- _Object-level change descriptions_

=======

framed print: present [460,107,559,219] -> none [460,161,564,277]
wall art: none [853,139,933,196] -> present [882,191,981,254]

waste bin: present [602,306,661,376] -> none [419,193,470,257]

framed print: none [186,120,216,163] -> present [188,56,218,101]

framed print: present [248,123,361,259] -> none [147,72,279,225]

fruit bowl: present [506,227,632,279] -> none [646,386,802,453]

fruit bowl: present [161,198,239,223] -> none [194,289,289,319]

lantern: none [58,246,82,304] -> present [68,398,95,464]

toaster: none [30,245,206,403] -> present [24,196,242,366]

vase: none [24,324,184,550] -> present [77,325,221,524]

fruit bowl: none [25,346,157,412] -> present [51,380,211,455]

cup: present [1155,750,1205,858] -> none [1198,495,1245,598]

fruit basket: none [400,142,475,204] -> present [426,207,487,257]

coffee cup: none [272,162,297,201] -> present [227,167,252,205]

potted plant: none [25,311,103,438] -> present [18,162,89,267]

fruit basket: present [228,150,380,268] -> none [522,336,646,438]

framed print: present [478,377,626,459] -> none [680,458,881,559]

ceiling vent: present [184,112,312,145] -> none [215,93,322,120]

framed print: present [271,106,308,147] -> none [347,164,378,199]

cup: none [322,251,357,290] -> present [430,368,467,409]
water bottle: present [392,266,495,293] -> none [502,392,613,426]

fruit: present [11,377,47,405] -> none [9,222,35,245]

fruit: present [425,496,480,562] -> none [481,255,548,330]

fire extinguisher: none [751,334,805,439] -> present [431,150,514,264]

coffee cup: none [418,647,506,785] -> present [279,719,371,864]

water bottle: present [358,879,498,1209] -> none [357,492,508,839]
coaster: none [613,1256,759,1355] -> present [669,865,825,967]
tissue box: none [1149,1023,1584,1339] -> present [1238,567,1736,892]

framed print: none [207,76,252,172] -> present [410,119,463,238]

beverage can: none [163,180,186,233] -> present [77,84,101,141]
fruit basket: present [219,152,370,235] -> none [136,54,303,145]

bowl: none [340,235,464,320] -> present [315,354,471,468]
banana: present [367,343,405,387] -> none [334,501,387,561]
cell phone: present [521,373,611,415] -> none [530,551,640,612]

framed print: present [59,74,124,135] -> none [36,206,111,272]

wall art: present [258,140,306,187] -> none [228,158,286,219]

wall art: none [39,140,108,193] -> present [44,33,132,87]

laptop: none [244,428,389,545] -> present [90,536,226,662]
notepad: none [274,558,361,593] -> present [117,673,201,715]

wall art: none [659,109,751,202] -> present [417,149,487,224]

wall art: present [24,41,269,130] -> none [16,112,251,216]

=======

- _Task description_
The lines from the one with "wall art: none [39,140,108,193]" through the end of the data above are to be set down exactly, with both boundary lines included and no other lines.

- _Output_
wall art: none [39,140,108,193] -> present [44,33,132,87]

laptop: none [244,428,389,545] -> present [90,536,226,662]
notepad: none [274,558,361,593] -> present [117,673,201,715]

wall art: none [659,109,751,202] -> present [417,149,487,224]

wall art: present [24,41,269,130] -> none [16,112,251,216]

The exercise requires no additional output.